Doormen

After some Saturday evening shopping with the girlfriend, we decided to go directly to Wetherspoons.
Outside, 5 Doormen carried out a bag check. In my girlfriend’s bag were a new pack of stockings which we could’ve used to pull over our heads and raid the bar and some Katy Perry perfume which is like being sprayed with Mace.
These items were ignored and instead they said: “You can’t come in here with your Flake and large Toblerone.
Anyone who knows anything about chocolate fighting will know that Flakes are not the weapon of choice, given their rubbish tendency to crumble on impact. The Toblerone, slightly more understandable as I think the history of Toblerone killings has been steadily rising year on year. Death By Chocolate!
But no, it wasn’t that we may cause a fight over chocolate – although there were women in there, so don’t rule it out – it was that you’re not allowed to bring your own foodstuffs into the pub.
Now, I can understand this if you are bringing in your own Mixed Grill and fraudulently trying to pass it off as theirs or perhaps your home-made Chicken Jalfrezi but a bar of chocolate?
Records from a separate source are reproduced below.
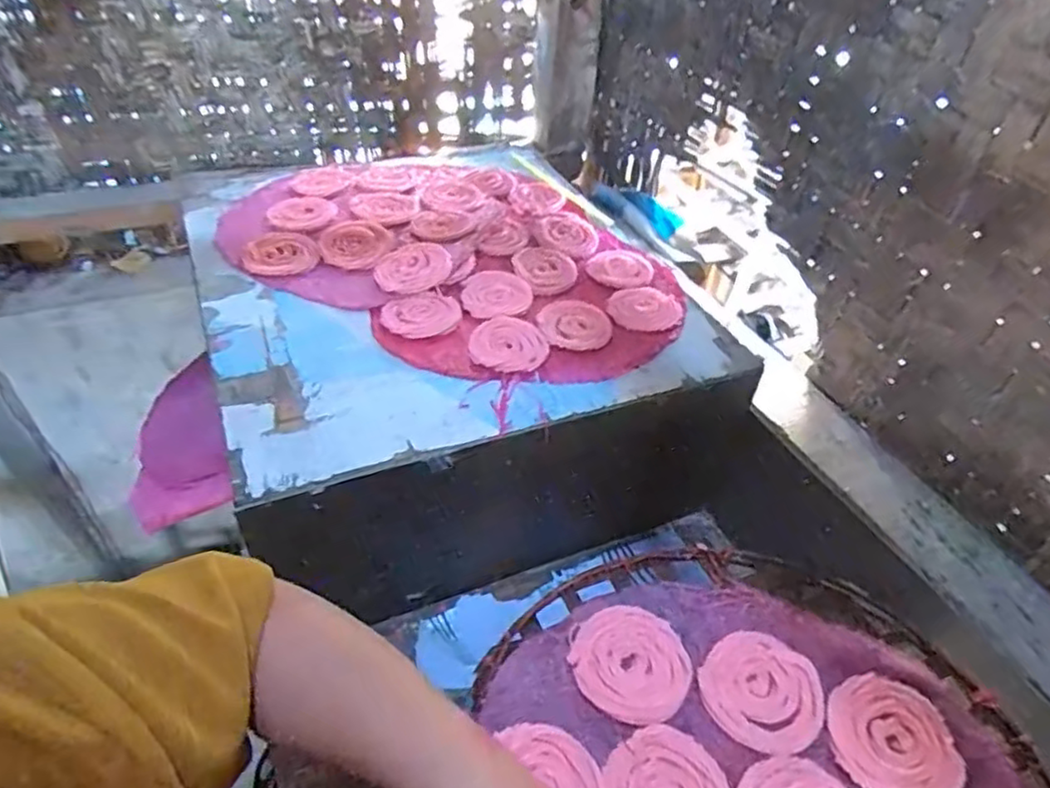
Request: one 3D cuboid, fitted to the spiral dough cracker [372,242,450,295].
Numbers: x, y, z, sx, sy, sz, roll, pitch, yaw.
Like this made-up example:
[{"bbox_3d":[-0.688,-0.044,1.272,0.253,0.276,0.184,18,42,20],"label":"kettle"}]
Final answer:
[{"bbox_3d":[-0.126,-0.144,0.751,0.072,0.010,0.095,33,49,27],"label":"spiral dough cracker"}]

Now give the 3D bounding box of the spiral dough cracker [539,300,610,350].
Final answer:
[{"bbox_3d":[0.053,-0.076,0.711,0.075,0.006,0.079,3,42,-3],"label":"spiral dough cracker"}]

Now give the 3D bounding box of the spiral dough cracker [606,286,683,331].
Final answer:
[{"bbox_3d":[0.136,-0.098,0.741,0.081,0.009,0.069,-4,43,-10],"label":"spiral dough cracker"}]

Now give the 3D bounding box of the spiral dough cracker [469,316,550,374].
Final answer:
[{"bbox_3d":[-0.016,-0.051,0.674,0.076,0.006,0.084,9,42,4],"label":"spiral dough cracker"}]

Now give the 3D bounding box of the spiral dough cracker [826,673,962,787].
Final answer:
[{"bbox_3d":[0.244,0.228,0.439,0.076,0.008,0.080,3,42,-3],"label":"spiral dough cracker"}]

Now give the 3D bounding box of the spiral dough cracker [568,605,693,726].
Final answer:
[{"bbox_3d":[0.075,0.188,0.463,0.083,0.005,0.079,3,42,-3],"label":"spiral dough cracker"}]

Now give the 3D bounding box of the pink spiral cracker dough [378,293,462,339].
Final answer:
[{"bbox_3d":[-0.109,-0.085,0.703,0.087,0.009,0.063,-19,47,-25],"label":"pink spiral cracker dough"}]

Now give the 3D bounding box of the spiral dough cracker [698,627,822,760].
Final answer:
[{"bbox_3d":[0.166,0.206,0.460,0.083,0.005,0.078,3,42,-3],"label":"spiral dough cracker"}]

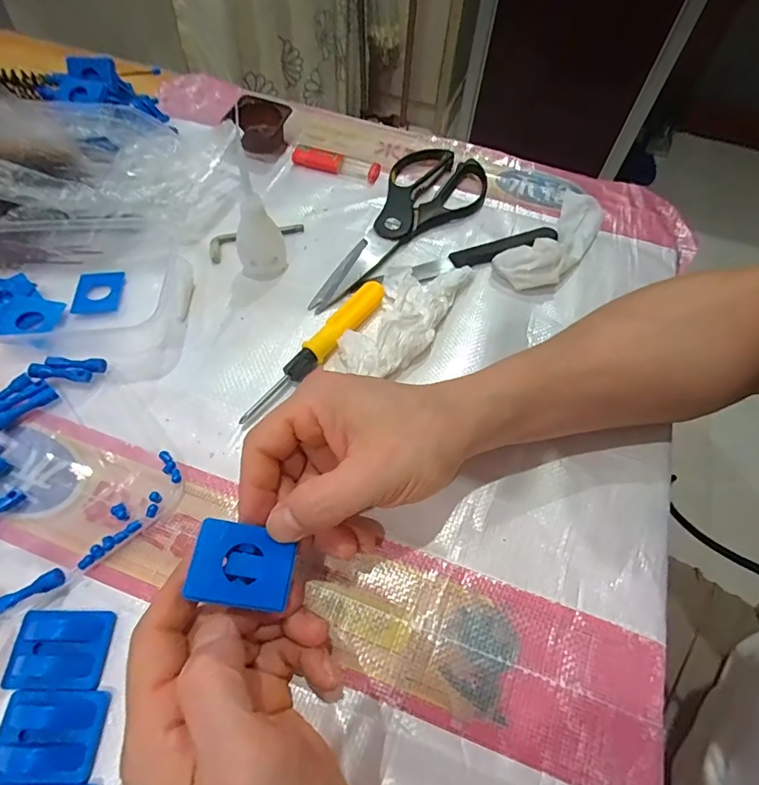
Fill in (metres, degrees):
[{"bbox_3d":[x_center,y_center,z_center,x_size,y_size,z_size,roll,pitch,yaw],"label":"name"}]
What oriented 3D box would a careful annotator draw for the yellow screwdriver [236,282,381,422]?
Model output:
[{"bbox_3d":[-0.043,-0.031,0.318,0.016,0.020,0.137,35,63,16],"label":"yellow screwdriver"}]

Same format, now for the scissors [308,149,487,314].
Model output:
[{"bbox_3d":[0.029,-0.142,0.393,0.085,0.015,0.222,20,60,8],"label":"scissors"}]

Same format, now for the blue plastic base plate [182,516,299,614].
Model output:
[{"bbox_3d":[-0.061,0.077,0.205,0.042,0.004,0.034,14,60,-10],"label":"blue plastic base plate"}]

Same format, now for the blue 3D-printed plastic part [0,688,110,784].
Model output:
[{"bbox_3d":[-0.151,0.153,0.207,0.043,0.012,0.034,2,59,-2],"label":"blue 3D-printed plastic part"}]

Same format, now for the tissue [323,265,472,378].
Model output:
[{"bbox_3d":[0.017,-0.060,0.332,0.056,0.031,0.118,26,61,11],"label":"tissue"}]

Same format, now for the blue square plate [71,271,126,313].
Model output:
[{"bbox_3d":[-0.211,-0.076,0.346,0.033,0.004,0.040,-7,60,-8],"label":"blue square plate"}]

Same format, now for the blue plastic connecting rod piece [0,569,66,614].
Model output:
[{"bbox_3d":[-0.182,0.103,0.237,0.038,0.012,0.009,-20,63,-15],"label":"blue plastic connecting rod piece"}]

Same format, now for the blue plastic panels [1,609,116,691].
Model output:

At no point had we come to the pub to eat chocolate. The chocolate would have remained firmly in her bag until we left.
But this wasn’t good enough for the doormen. Who said: “You’ll have to leave that chocolate out here on the pavement until you come out.”
This may have been tempting – and it may even be a tradition in some foreign countries – but given that each of these doormen weighed over 18 stone, there was no way we were gonna leave chocolate outside. Maybe it’s their ruse to get free chocolate?
After much discussion, common sense prevailed and we got let in.
And I’m really glad they didn’t search my bag as I had a bottle of vodka in it!